**TEXT SHOWN:**
>>>

I don't buy 2.00 a round ammo either. Is why I bought my 22 hornet, when Rim fire ammo was in short supply and they wanted 20 cents per round. I can reload the 22 hornet into a perfect squirrel rifle as perfect as the 22 LR was for about 10 cents a round. Is also some bad stuff on close coyotes.

I am reloading my 20 ga slugs, about a dollar for the sabots and lead, a primer and 20Plus grains of powder. beats $20.00 for a box of 5 at the gun store and wally world.

The guys who waited for the pandimic to hit to buy a gun are the same type of people that ran out and bought a pick up load of TP berfore it ran out. They are fear driven and I think have came to believe this mess is never going to go away.
They see Hords from the big citys NY, Detroit, Chicago and La invadeing the country side looking for easy people to steal food and TP from.

I have a huge supply of ammo not out of fear. It is a hobby reloading, shooting game with ammo I put together my self. Years of testing has resulted in being able to be sitting behind my shooting sticks and a coypte appers off to my right, a right handed shooter being able to take the rifle and roll on my side and get a shot that connects earning me some CHa CHING.

Shooting a deer and know it will drop nearly where it was standing.


 Al


----------



## GREENCOUNTYPETE (Jul 25, 2006)

Al we have very similar reasons for having the ammo we do.

I develop a round I really like , shoots the way I like and performs in game the way I like.
then I get enough components to build that round for years to come.


----------

<<<

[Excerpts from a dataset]
>>>

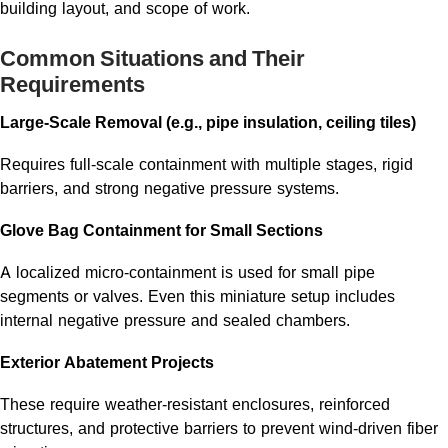
building layout, and scope of work.
Common Situations and Their
Requirements
Large-Scale Removal (e.g., pipe insulation, ceiling tiles)
Requires full-scale containment with multiple stages, rigid
barriers, and strong negative pressure systems.
Glove Bag Containment for Small Sections
A localized micro-containment is used for small pipe
segments or valves. Even this miniature setup includes
internal negative pressure and sealed chambers.
Exterior Abatement Projects
These require weather-resistant enclosures, reinforced
structures, and protective barriers to prevent wind-driven fiber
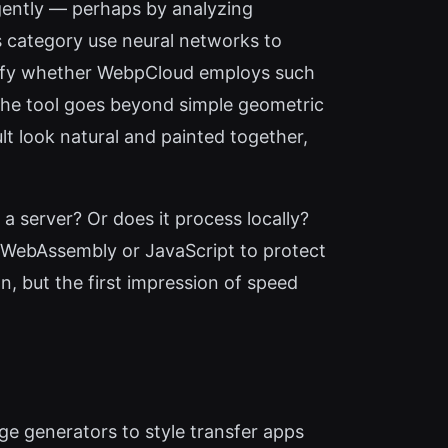
igently — perhaps by analyzing
s category use neural networks to
erify whether WebpCloud employs such
 the tool goes beyond simple geometric
lt look natural and painted together,
 a server? Or does it process locally?
ng WebAssembly or JavaScript to protect
n, but the first impression of speed
ge generators to style transfer apps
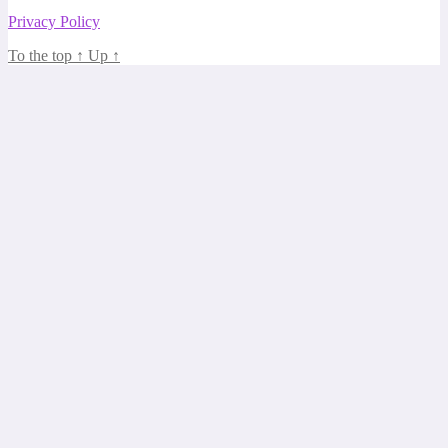
Privacy Policy
To the top
↑
Up
↑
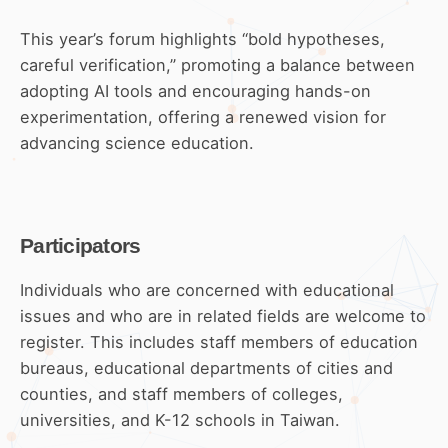
This year’s forum highlights “bold hypotheses,
careful verification,” promoting a balance between
adopting AI tools and encouraging hands-on
experimentation, offering a renewed vision for
advancing science education.
Participators
Individuals who are concerned with educational
issues and who are in related fields are welcome to
register. This includes staff members of education
bureaus, educational departments of cities and
counties, and staff members of colleges,
universities, and K-12 schools in Taiwan.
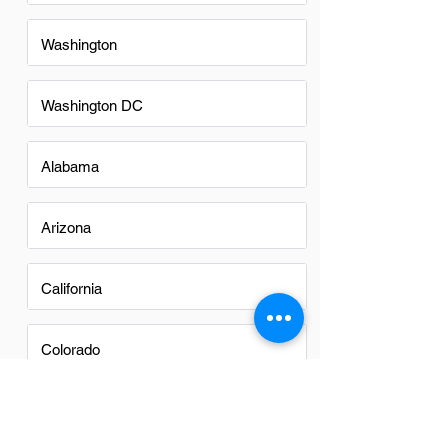
Washington
Washington DC
Alabama
Arizona
California
Colorado
Georgia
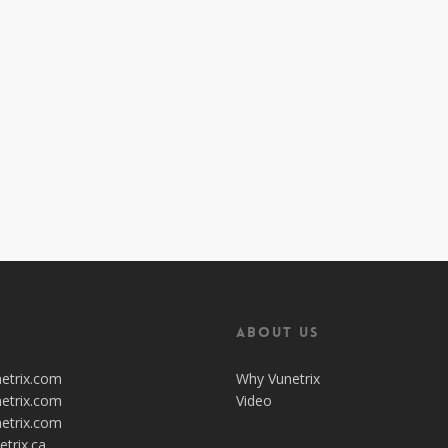
About Us
netrix.com
Why Vunetrix
netrix.com
Video
netrix.com
etrix.ca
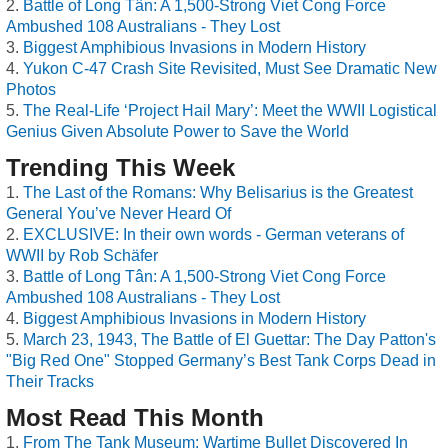
Battle of Long Tân: A 1,500-Strong Viet Cong Force
Ambushed 108 Australians - They Lost
Biggest Amphibious Invasions in Modern History
Yukon C-47 Crash Site Revisited, Must See Dramatic New
Photos
The Real-Life ‘Project Hail Mary’: Meet the WWII Logistical
Genius Given Absolute Power to Save the World
Trending This Week
The Last of the Romans: Why Belisarius is the Greatest
General You’ve Never Heard Of
EXCLUSIVE: In their own words - German veterans of
WWII by Rob Schäfer
Battle of Long Tân: A 1,500-Strong Viet Cong Force
Ambushed 108 Australians - They Lost
Biggest Amphibious Invasions in Modern History
March 23, 1943, The Battle of El Guettar: The Day Patton's
"Big Red One" Stopped Germany’s Best Tank Corps Dead in
Their Tracks
Most Read This Month
From The Tank Museum: Wartime Bullet Discovered In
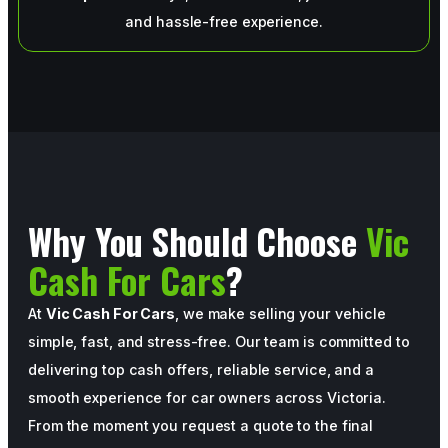
and hassle-free experience.
Why You Should Choose
Vic
Cash For Cars
?
At
Vic Cash For Cars
, we make selling your vehicle
simple, fast, and stress-free. Our team is committed to
delivering top cash offers, reliable service, and a
smooth experience for car owners across Victoria.
From the moment you request a quote to the final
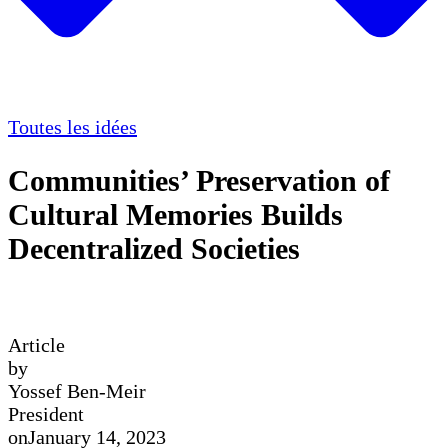
Toutes les idées
Communities’ Preservation of
Cultural Memories Builds
Decentralized Societies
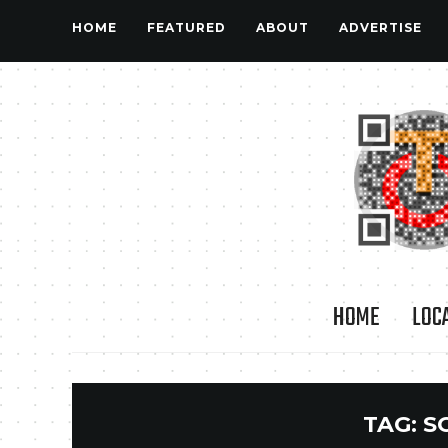
HOME
FEATURED
ABOUT
ADVERTISE
HOME
LOC
TAG:
S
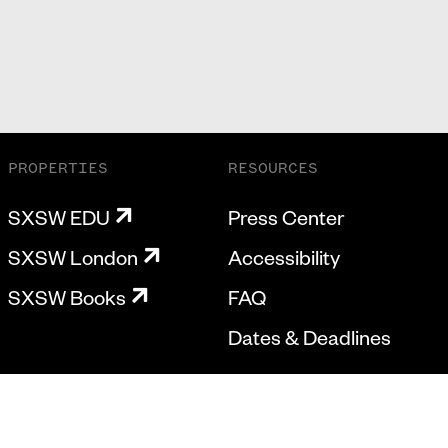
PROPERTIES
RESOURCES
SXSW EDU
Press Center
SXSW London
Accessibility
SXSW Books
FAQ
Dates & Deadlines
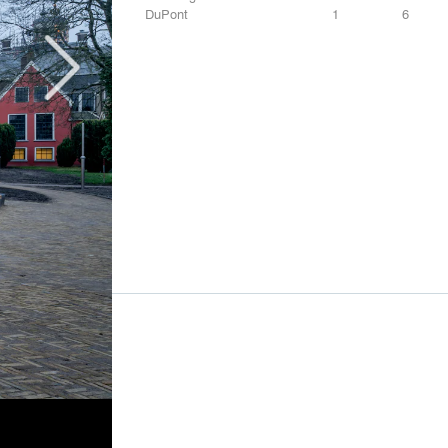
DuPont
1
6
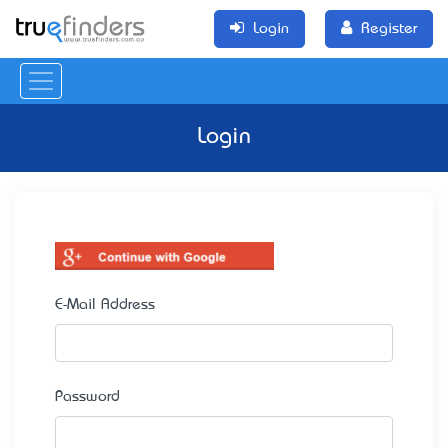
Login
Register
Login
E-Mail Address
Password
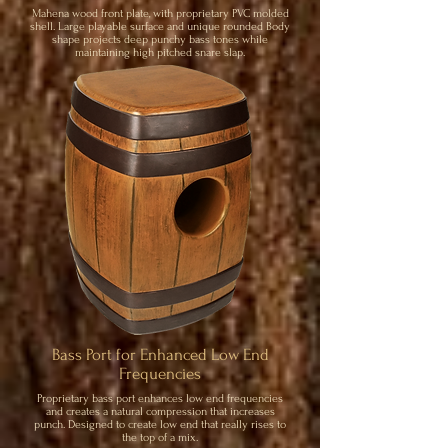
Mahena wood front plate, with proprietary PVC molded
shell. Large playable surface and unique rounded Body
shape projects deep punchy bass tones while
maintaining high pitched snare slap.
Bass Port for Enhanced Low End
Frequencies
Proprietary bass port enhances low end frequencies
and creates a natural compression that increases
punch. Designed to create low end that really rises to
the top of a mix.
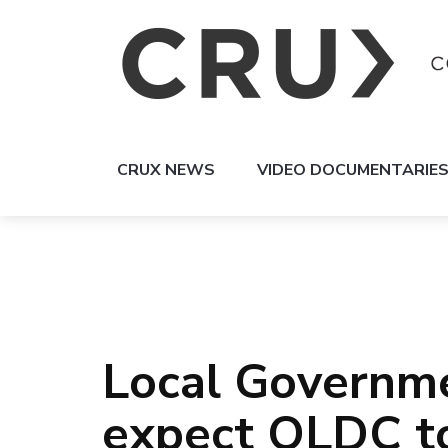
CRUX NEWS
VIDEO DOCUMENTARIE
Local Governmen
expect QLDC to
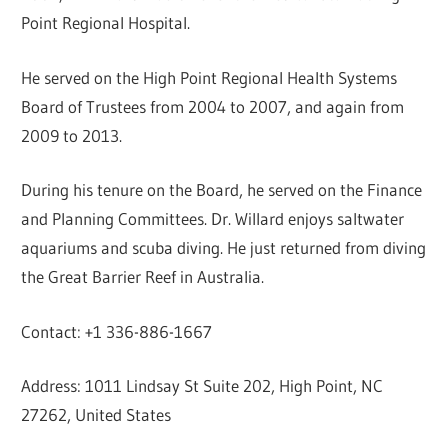
Point Regional Hospital.
He served on the High Point Regional Health Systems
Board of Trustees from 2004 to 2007, and again from
2009 to 2013.
During his tenure on the Board, he served on the Finance
and Planning Committees. Dr. Willard enjoys saltwater
aquariums and scuba diving. He just returned from diving
the Great Barrier Reef in Australia.
Contact: +1 336-886-1667
Address: 1011 Lindsay St Suite 202, High Point, NC
27262, United States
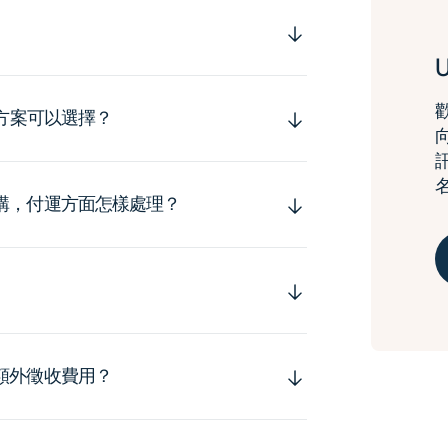
運方案可以選擇？
購，付運方面怎樣處理？
額外徵收費用？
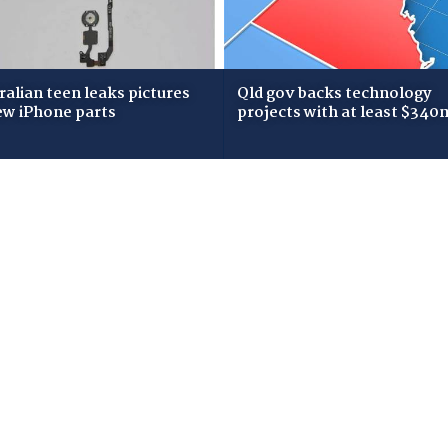
ralian teen leaks pictures
Qld gov backs technology
ew iPhone parts
projects with at least $340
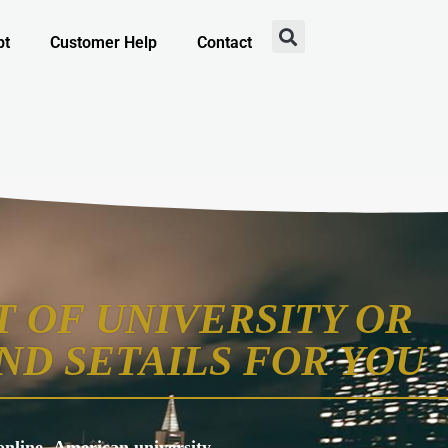
pt
Customer Help
Contact
 OF UNIVERSITY OR
ND SETAILS FOR YOU
s online, American university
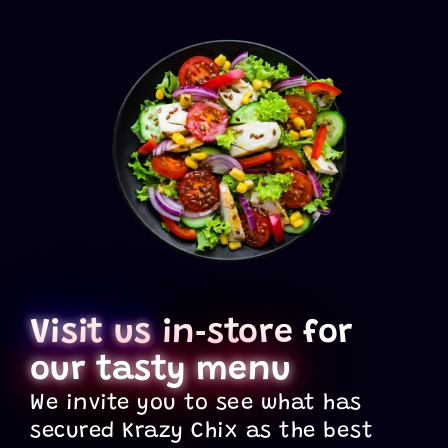
Visit us
in‑store for
our tasty menu
We invite you to see what has
secured Krazy Chix as the best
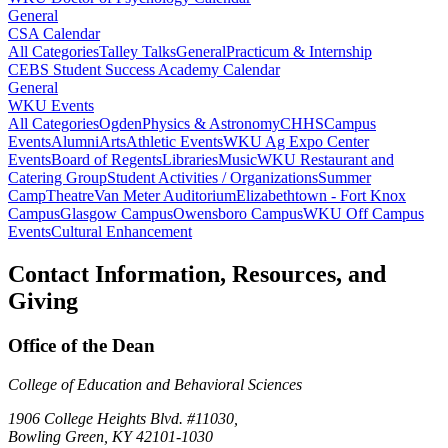
General
CSA Calendar
All Categories
Talley Talks
General
Practicum & Internship
CEBS Student Success Academy Calendar
General
WKU Events
All Categories
Ogden
Physics & Astronomy
CHHS
Campus
Events
Alumni
Arts
Athletic Events
WKU Ag Expo Center
Events
Board of Regents
Libraries
Music
WKU Restaurant and
Catering Group
Student Activities / Organizations
Summer
Camp
Theatre
Van Meter Auditorium
Elizabethtown - Fort Knox
Campus
Glasgow Campus
Owensboro Campus
WKU Off Campus
Events
Cultural Enhancement
Contact Information, Resources, and
Giving
Office of the Dean
College of Education and Behavioral Sciences
1906 College Heights Blvd. #11030,
Bowling Green, KY 42101-1030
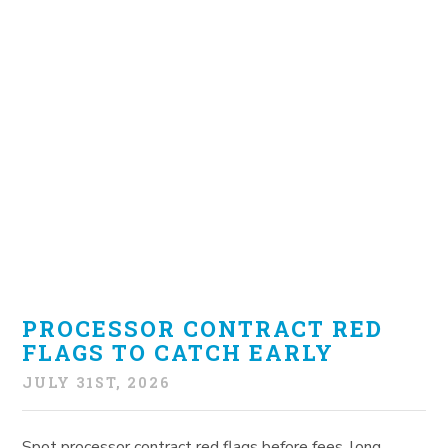
PROCESSOR CONTRACT RED
FLAGS TO CATCH EARLY
JULY 31ST, 2026
Spot processor contract red flags before fees, long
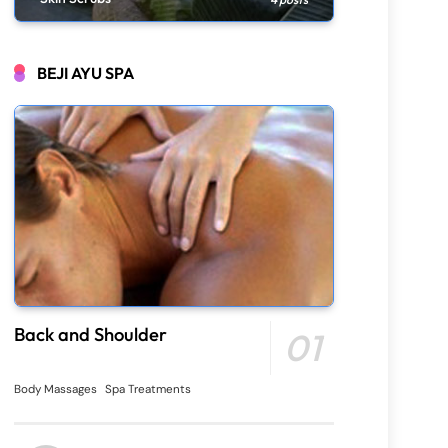
BEJI AYU SPA
Back and Shoulder
01
Body Massages
Spa Treatments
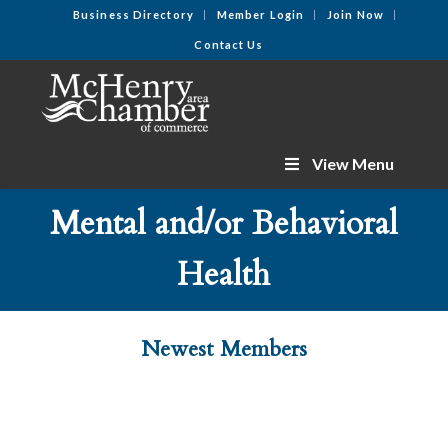
Business Directory
Member Login
Join Now
Contact Us
View Menu
Mental and/or Behavioral
Health
Newest Members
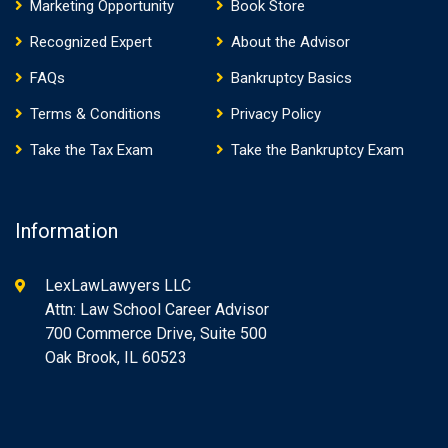
Marketing Opportunity
Book Store
Recognized Expert
About the Advisor
FAQs
Bankruptcy Basics
Terms & Conditions
Privacy Policy
Take the Tax Exam
Take the Bankruptcy Exam
Information
LexLawLawyers LLC
Attn: Law School Career Advisor
700 Commerce Drive, Suite 500
Oak Brook, IL 60523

<<<

**EXERCISE INSTRUCTIONS:** Please rewrite the paragraph in the forum thread that begins "I don't buy 2.00 a round ammo either" as a short bulleted list that keeps its main facts.

**TASK RESPONSE:**
- Won't pay $2.00 a round for ammo.
- Bought a 22 Hornet when rimfire ammo was in short supply and cost 20 cents a round.
- Reloads the 22 Hornet into a squirrel rifle as good as the 22 LR, for about 10 cents a round.
- The round also hits close coyotes hard.